The more pertinent question for you is whether virtual currency constitutes received value? The answer to that is going to depend on a number of factors, such as whether the currency was acquired with real cash or earned through game play, what the player can do with the virtual currency (e.g., cash it out for real money or physical goods? or just use it for in game virtual goods?), with whom can the currency be used? (i.e., can it be spent on third parties?).

Some games try to reduce the risk on this issue by implementing a form of dual currency: one currency that is purchased, another form that is awarded through game play.

The consensus view among game developers who make these types of games (at the moment) is that they are generally in a safe zone with virtual-only currency, but, as I mentioned earlier, this is something you're going to want to discuss with a competent attorney in your jurisdiction. Indeed, many online gaming companies switched to virtual-currency-only for players within the United States in an effort to avoid prosecution on illegal gambling charges.

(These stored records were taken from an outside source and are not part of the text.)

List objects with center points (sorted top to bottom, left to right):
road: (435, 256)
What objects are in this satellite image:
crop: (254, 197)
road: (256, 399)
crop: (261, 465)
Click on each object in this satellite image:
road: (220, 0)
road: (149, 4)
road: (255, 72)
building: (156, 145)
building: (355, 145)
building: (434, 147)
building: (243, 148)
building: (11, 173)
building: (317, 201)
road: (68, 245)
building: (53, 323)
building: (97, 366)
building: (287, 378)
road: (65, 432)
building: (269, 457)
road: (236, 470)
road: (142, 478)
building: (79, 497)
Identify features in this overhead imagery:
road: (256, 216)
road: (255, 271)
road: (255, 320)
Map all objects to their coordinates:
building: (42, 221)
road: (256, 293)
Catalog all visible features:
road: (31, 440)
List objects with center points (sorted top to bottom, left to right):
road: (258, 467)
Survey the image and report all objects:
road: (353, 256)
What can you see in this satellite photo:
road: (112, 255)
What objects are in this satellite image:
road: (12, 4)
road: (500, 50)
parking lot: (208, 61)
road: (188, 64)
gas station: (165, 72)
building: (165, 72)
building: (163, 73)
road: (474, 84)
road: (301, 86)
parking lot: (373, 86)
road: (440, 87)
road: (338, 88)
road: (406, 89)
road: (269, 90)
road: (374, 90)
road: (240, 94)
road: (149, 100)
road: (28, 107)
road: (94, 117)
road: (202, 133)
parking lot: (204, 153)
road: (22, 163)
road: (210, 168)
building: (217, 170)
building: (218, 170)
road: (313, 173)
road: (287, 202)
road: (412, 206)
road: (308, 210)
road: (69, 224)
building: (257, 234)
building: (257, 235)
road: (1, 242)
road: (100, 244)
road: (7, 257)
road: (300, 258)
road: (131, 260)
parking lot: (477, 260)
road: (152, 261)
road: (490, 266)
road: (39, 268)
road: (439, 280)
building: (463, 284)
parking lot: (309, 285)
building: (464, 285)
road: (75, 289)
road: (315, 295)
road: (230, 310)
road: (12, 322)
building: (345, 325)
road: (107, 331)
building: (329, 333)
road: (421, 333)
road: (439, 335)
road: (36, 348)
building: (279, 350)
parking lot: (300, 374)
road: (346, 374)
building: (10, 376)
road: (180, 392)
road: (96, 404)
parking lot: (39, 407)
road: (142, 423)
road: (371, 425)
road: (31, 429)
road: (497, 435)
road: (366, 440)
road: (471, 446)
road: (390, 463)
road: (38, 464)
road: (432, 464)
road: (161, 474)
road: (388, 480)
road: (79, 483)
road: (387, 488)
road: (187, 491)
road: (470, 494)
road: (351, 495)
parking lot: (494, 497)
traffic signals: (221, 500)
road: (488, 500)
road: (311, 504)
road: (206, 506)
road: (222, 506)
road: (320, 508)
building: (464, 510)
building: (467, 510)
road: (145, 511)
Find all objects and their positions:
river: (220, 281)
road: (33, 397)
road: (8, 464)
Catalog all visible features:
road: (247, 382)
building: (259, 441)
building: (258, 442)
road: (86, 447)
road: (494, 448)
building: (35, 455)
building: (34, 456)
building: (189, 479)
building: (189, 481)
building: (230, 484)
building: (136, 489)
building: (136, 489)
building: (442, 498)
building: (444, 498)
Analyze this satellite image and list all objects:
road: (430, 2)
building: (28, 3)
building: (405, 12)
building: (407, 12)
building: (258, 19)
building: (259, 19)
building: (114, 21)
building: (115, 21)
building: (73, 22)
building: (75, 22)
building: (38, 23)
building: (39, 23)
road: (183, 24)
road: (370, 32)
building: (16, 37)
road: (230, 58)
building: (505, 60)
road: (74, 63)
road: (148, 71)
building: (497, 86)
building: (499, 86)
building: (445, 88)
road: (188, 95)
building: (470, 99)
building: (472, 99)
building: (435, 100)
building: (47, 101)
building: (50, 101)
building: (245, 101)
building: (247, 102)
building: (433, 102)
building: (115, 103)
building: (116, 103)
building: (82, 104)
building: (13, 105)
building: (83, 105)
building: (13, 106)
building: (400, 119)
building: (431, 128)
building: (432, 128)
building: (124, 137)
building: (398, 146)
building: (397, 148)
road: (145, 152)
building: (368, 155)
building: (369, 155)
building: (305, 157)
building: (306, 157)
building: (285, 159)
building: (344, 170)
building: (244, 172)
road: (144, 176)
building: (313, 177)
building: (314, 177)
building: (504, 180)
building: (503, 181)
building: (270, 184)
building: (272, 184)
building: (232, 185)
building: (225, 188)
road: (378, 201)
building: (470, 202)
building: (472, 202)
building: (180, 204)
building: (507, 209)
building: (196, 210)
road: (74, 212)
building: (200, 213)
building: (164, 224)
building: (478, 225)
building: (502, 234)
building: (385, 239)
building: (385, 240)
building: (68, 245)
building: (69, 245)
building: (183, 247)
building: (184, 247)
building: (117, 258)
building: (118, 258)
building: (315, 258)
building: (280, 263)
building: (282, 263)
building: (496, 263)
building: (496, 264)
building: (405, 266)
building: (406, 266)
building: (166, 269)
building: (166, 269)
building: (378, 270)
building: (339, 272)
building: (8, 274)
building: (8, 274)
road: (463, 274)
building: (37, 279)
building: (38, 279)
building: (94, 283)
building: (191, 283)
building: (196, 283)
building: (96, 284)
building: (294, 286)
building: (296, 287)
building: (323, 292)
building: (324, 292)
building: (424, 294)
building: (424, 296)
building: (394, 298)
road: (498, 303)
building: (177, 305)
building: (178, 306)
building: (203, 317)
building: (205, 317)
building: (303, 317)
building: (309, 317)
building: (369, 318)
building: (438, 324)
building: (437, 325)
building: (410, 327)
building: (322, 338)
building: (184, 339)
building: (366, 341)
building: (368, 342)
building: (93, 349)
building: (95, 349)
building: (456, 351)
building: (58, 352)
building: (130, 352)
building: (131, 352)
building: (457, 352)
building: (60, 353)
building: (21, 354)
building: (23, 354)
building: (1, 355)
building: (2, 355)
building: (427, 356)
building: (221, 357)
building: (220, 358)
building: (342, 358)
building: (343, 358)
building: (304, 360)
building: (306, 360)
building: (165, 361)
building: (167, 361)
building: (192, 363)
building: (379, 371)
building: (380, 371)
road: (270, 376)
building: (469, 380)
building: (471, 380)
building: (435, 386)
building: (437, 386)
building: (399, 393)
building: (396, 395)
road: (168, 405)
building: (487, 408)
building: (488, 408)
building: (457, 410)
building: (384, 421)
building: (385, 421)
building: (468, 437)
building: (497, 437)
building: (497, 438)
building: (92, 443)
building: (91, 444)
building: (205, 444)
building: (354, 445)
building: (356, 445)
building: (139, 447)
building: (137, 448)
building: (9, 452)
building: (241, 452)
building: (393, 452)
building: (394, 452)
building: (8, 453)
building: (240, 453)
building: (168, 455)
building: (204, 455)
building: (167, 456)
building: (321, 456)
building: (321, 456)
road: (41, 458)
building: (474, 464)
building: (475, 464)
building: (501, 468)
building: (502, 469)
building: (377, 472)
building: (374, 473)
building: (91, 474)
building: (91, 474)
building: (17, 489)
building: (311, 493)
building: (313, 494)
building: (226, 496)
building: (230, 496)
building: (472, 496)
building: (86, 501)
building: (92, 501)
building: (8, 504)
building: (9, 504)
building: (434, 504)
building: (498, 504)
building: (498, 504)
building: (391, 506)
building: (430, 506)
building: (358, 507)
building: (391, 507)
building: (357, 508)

So far, this discussion has focused entirely on the legality, but your question was on compliance and licensing. The reason for this focus is because if it isn't gambling, you don't fall within the regulatory scheme for licensing gaming sites. If it is gambling, the short answer is yes, you need a gaming license, and you'd need to make sure your games comply with various gaming regulations. There are all kinds of them, things like the display of near-misses on slot-machines, etc. The licensing and compliance regulations are outside the scope of this answer.